The way we made `df` above is not the only way to make a dataframe in Spark.

In [None]:
array = [Row(key="a", group="vowels", value=1),
         Row(key="b", group="consonants", value=2),
         Row(key="c", group="consonants", value=3),
         Row(key="d", group="consonants", value=4),
         Row(key="e", group="vowels", value=5)]
dataframe = ss.createDataFrame(sc.parallelize(array))

We can reference the columns of the dataframe object as follows.

In [None]:
dataframe.columns

Notice the difference between `collect` and `show`.

In [None]:
dataframe.collect()

In [None]:
dataframe.show()

## Using SQL syntax to display a subset of a dataframe

We can also use SQL syntax to query data from the dataframe we create (note: this requires knowing SQL syntax).

In [None]:
array = map(lambda x: Row(key="k_%04d" % x, value = x), range(1, 5001))
largeDataFrame = ss.createDataFrame(sc.parallelize(array))
largeDataFrame.registerTempTable("largeTable")
ss.sql("select * from largeTable").show(10)

In [None]:
largePivotSeries = map(lambda x: Row(key="k_%03d" % (x % 200), series_grouping = "group_%d" % (x % 3), value = x), range(1, 5001))
largePivotDataFrame = ss.createDataFrame(sc.parallelize(largePivotSeries))
largePivotDataFrame.registerTempTable("table_to_be_pivoted")
ss.sql("select * from table_to_be_pivoted").show(5)

### Pivoting the largePivotDataFrame 1

And then if we want to pivot the table using standard `pyspark`/`pandas` syntax:

In [None]:
largePivotDataFrame.groupBy('series_grouping').avg('value').show()

### Pivoting the largePivotDataFrame 2

In [None]:
ss.sql("select key, series_grouping, sum(value) from table_to_be_pivoted group by key, series_grouping order by key, series_grouping").show()

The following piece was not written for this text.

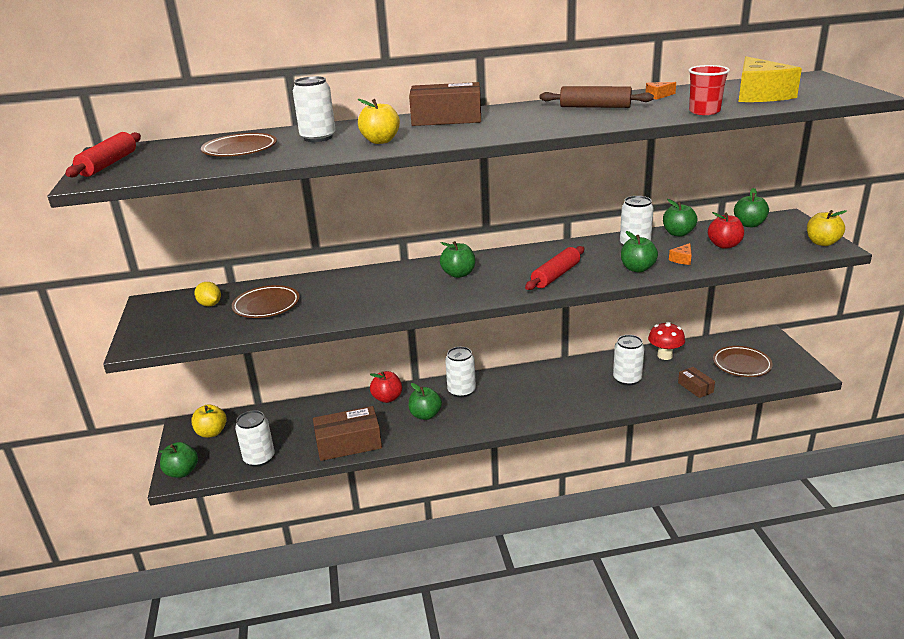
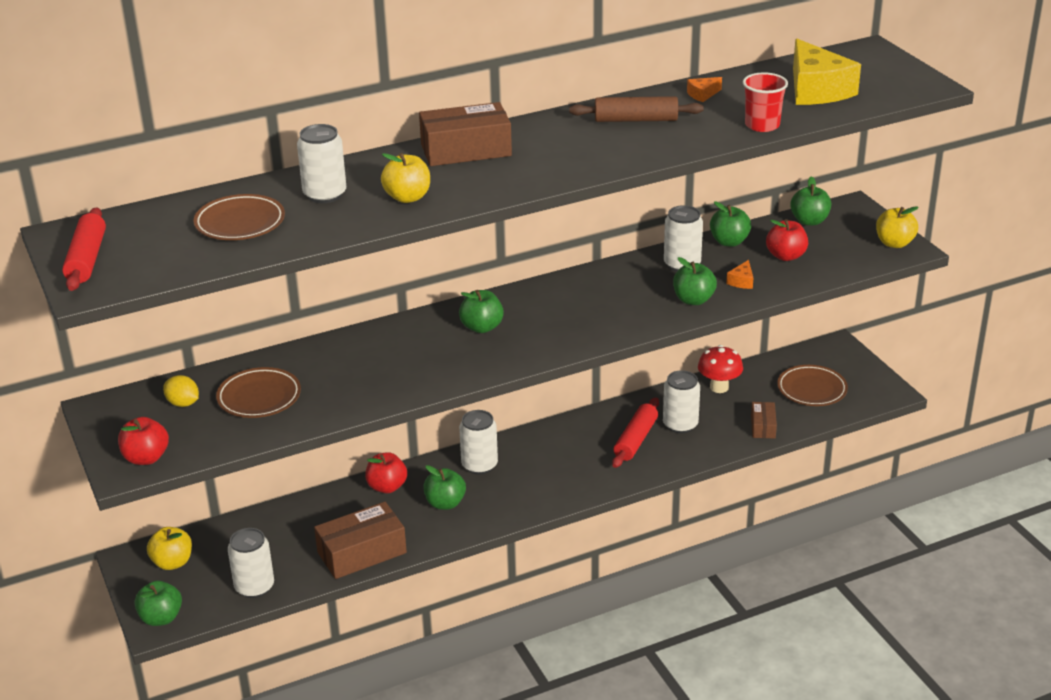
camera: 15 degrees left, 5 degrees up
(158, 338) = (146, 458): none -> red apple
(555, 275) = (600, 318): red rolling pin -> red rolling pin (635, 440)
(695, 387) = (763, 426): brown box -> brown box turned 45 degrees clockwise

# Example: Machine learning with `pyspark`

This is a $k$-means example using `pyspark`, which is taken from the `pyspark` documentation.

In [None]:
from pyspark.ml.clustering import KMeans
from pyspark.sql import SparkSession

In [None]:
spark = SparkSession.builder.appName('KMeansExample').getOrCreate()

In [None]:
dataset = spark.read.format('libsvm').load('/usr/local/spark/data/mllib/sample_kmeans_data.txt')

In [None]:
dataset.show(5)

Now train a $k$-means model

In [None]:
kmeans = KMeans().setK(2).setSeed(1)

In [None]:
model = kmeans.fit(dataset)

Evaluate clustering by computing Within Set Sum of Squared Errors.

In [None]:
wssse = model.computeCost(dataset)
print("Within Set Sum of Squared Errors = " + str(wssse))

In [None]:
centers = model.clusterCenters()
print("Cluster Centers: ")
for center in centers:
    print(center)